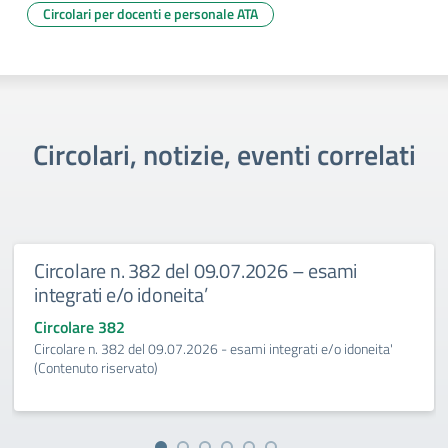
Circolari per docenti e personale ATA
Circolari, notizie, eventi correlati
Circolare n. 382 del 09.07.2026 – esami
integrati e/o idoneita’
Circolare 382
Circolare n. 382 del 09.07.2026 - esami integrati e/o idoneita'
(Contenuto riservato)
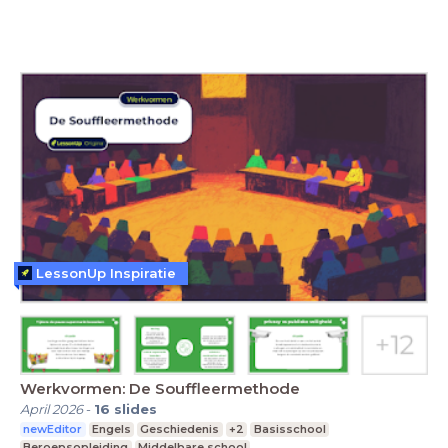
LessonUp Inspiratie
Werkvormen: De Souffleermethode
April 2026
-
16
slides
newEditor
Engels
Geschiedenis
+2
Basisschool
Beroepsopleiding
Middelbare school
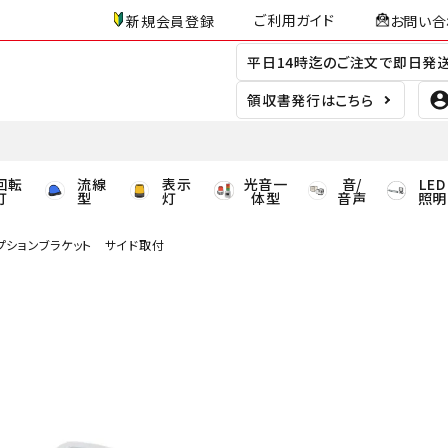
ご利用ガイド
新規会員登録
お問い合
平日14時迄のご注文で即日発
領収書発行はこちら
回転
流線
表示
光音一
音/
LED
灯
型
灯
体型
音声
照明
用オプションブラケット サイド取付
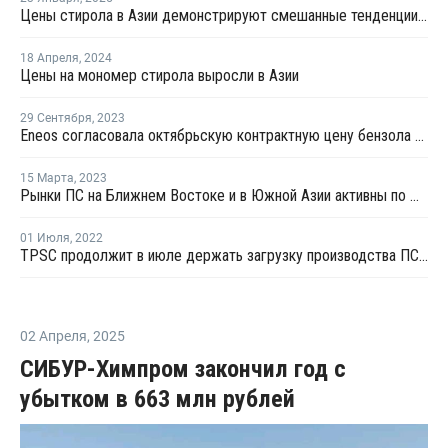
Цены стирола в Азии демонстрируют смешанные тенденции в январе
18 Апреля
,
2024
Цены на мономер стирола выросли в Азии
29 Сентября
,
2023
Eneos согласовала октябрьскую контрактную цену бензола в Азии
15 Марта
,
2023
Рынки ПС на Ближнем Востоке и в Южной Азии активны по мере стабилизации цен стирола
01 Июля
,
2022
TPSC продолжит в июле держать загрузку производства ПС на уровне 80%
02 Апреля
,
2025
СИБУР-Химпром закончил год с
убытком в 663 млн рублей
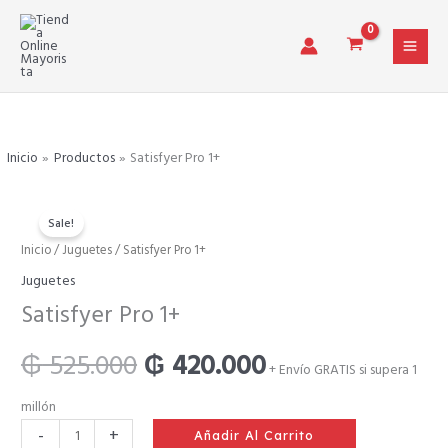
Ir
al
contenido
Inicio
Productos
Satisfyer Pro 1+
Sale!
Satisfyer
Inicio
/
Juguetes
/ Satisfyer Pro 1+
El
El
Pro
Juguetes
1+
precio
precio
Satisfyer Pro 1+
cantidad
original
actual
₲
525.000
₲
420.000
+ Envío GRATIS si supera 1
era:
es:
millón
-
+
Añadir Al Carrito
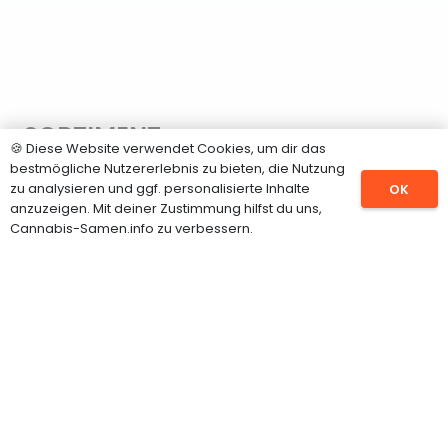
SORTIMENT
🍪 Diese Website verwendet Cookies, um dir das
bestmögliche Nutzererlebnis zu bieten, die Nutzung
Hanfsamen
zu analysieren und ggf. personalisierte Inhalte
OK
anzuzeigen. Mit deiner Zustimmung hilfst du uns,
CBD Samen
Cannabis-Samen.info zu verbessern.
Feminisierte Hanfsamen
Autoflowering Samen
Cannabispflanzen
Grow Shop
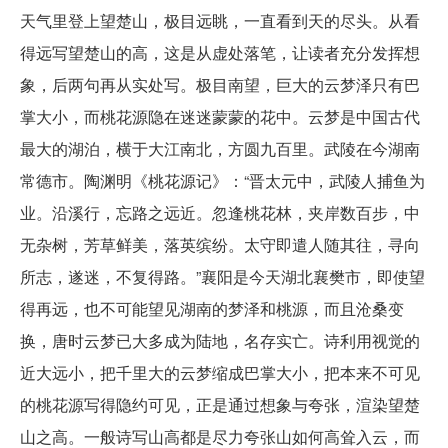
天气里登上望楚山，极目远眺，一直看到天的尽头。从看
得远写望楚山的高，这是从虚处落笔，让读者充分发挥想
象，后两句再从实处写。极目南望，巨大的云梦泽只有巴
掌大小，而桃花源隐在迷迷蒙蒙的花中。云梦是中国古代
最大的湖泊，横于大江南北，方圆九百里。武陵在今湖南
常德市。陶渊明《桃花源记》：“晋太元中，武陵人捕鱼为
业。沿溪行，忘路之远近。忽逢桃花林，夹岸数百步，中
无杂树，芳草鲜美，落英缤纷。太守即遣人随其往，寻向
所志，遂迷，不复得路。”襄阳是今天湖北襄樊市，即使望
得再远，也不可能望见湖南的梦泽和桃源，而且沧桑变
换，唐时云梦已大多成为陆地，名存实亡。诗利用视觉的
近大远小，把千里大的云梦缩成巴掌大小，把本来不可见
的桃花源写得隐约可见，正是通过想象与夸张，渲染望楚
山之高。一般诗写山高都是尽力夸张山如何高耸入云，而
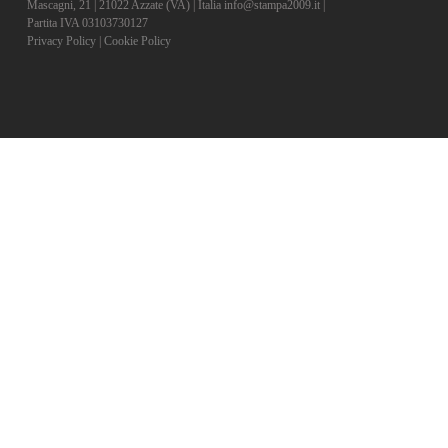
Mascagni, 21 | 21022 Azzate (VA) | Italia info@stampa2009.it |
Partita IVA 03103730127
Privacy Policy
|
Cookie Policy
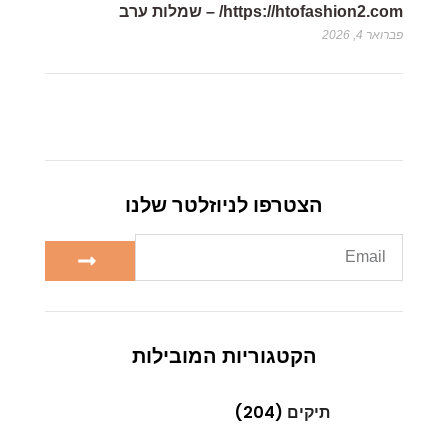
https://htofashion2.com/ – שמלות ערב
פברואר 4, 2026
הצטרפו לניוזלטר שלנו
הקטגוריות המובילות
תיקים
(204)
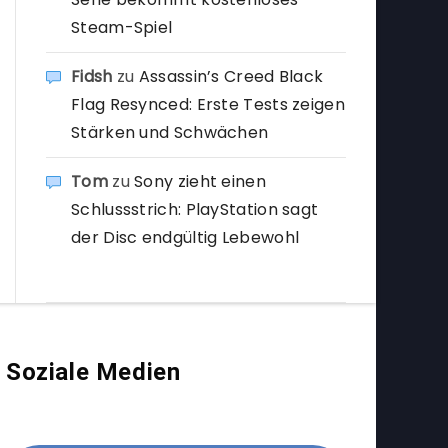
Steam-Spiel
Fidsh
zu
Assassin’s Creed Black
Flag Resynced: Erste Tests zeigen
Stärken und Schwächen
Tom
zu
Sony zieht einen
Schlussstrich: PlayStation sagt
der Disc endgültig Lebewohl
Soziale Medien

---

# [EXERCISE REQUIREMENTS]
Give every line of the material that includes the string "Цены".

# [ANSWER SPACE]
Цены стирола в Азии демонстрируют смешанные тенденции в январе
Цены на мономер стирола выросли в Азии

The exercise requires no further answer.